Second, even within a single language, there were differing CVS Id string formats.  For example, I expected most Id strings in C code to be at the end of a comment block like this:


 *
 *  $Id$
 */



But sometimes a file would have something like this:


 *  end of a comment paragraph
 *
 *  $Id$
 *
 */



In the above case, removing the $Id$ line and the preceding line would leave an undesired blank line at the end of the comment block.  I implemented this as a set of sed transformations. They were applied in an order which would match the longest sequence I had identified followed by others which matched shorter sequences. On top of that, there were limits on how many transformations could occur inside a single invocation of sed. It was easier conceptually to take the output of a single set of sed transformations and then apply another set of transformations.  The following sed command file dealt with removing the $Id$ and the preceding comment line:

# Remove CVS Ids which are more or less like this (embedded C, preceding)
# ^ *
# ^ *  $Id
/^ \* *$/{
 N
 #
 /^.*\n \* *\$Id.*/d
 /^.*\n \* *@(#) \$Id.*/d
}
Note that sometimes the code had " * @(#) $Id$" and this single sed command file would properly remove both patterns.

The solution turned out to be a set of sed command files and a shell script. The shell script invoked sed multiple times in a pipeline. Each stage in the pipeline performed a different transformation and that was fed into another invocation of sed with a different command file.

In the final step, if the first line of the file had ended up as a blank line because of the transformations, I removed it with this sed command file:


# Remove the first line when it is blank
1{
 /^$/d
}

In the end, I ended up with 28 sed transformations in an 8 stage pipeline. The scripted edits turned out to be a 2.7 megabyte diff which modified 6376 files. I was left with 117 files to edit by hand and only one file mishandled by the script. The changes can be viewed at http://git.rtems.org:
I hope it is understood that I compiled a lot during this effort. I wanted to make sure that every file I had touched was compiled. In doing this, I learned that a number of odd configurations in RTEMS had not been built recently and were, in fact, broken before I started.
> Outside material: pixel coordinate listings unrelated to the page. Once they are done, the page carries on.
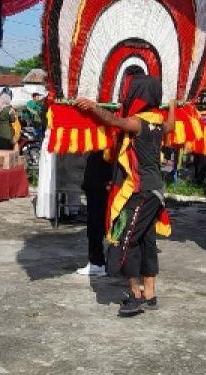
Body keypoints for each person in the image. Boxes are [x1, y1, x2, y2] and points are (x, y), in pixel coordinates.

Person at [75, 76, 175, 317]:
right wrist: (172, 106)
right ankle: (150, 294)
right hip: (156, 192)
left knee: (125, 240)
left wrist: (93, 106)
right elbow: (172, 125)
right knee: (147, 242)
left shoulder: (137, 123)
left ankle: (136, 295)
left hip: (140, 192)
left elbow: (112, 119)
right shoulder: (159, 124)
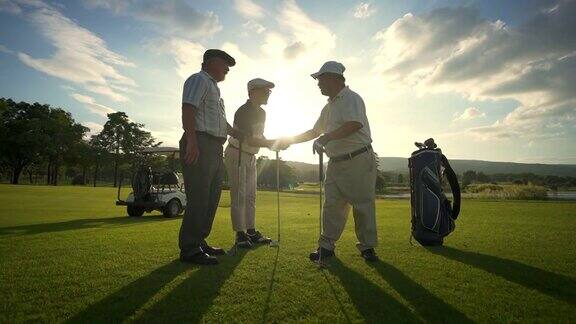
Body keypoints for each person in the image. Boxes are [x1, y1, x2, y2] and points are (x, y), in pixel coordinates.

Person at [278, 61, 379, 262]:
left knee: (362, 205)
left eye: (320, 79)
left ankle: (367, 248)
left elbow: (354, 124)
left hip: (358, 158)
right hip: (336, 162)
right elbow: (315, 132)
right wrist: (287, 140)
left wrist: (327, 138)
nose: (318, 84)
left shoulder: (352, 98)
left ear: (334, 78)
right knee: (331, 205)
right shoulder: (329, 107)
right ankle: (326, 247)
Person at [179, 49, 244, 265]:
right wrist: (192, 142)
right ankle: (189, 249)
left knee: (211, 197)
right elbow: (188, 109)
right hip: (200, 142)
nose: (227, 69)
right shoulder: (199, 79)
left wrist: (233, 132)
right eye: (224, 64)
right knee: (199, 197)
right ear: (211, 62)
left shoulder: (215, 89)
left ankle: (199, 241)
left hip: (215, 146)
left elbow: (219, 121)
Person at [225, 78, 286, 248]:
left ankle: (251, 232)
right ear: (252, 92)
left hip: (250, 155)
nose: (268, 94)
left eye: (269, 91)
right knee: (239, 195)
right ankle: (240, 234)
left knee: (251, 196)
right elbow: (250, 140)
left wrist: (273, 144)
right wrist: (272, 143)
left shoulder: (262, 113)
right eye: (265, 91)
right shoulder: (244, 111)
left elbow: (259, 137)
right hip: (236, 152)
If anyone is interested, I can make the shell script and set of sed scripts available but I must disclaim that they were not written to be classroom sed examples. They are understandable but probably not optimal nor perfect. They were written for a one-time massive edit and will only be reused to remove the CVS Id strings from other modules owned by RTEMS.

This could certainly have been done with other tools including awk and Python. But I knew sed and bash and using what you know is often the most effective way to do the job.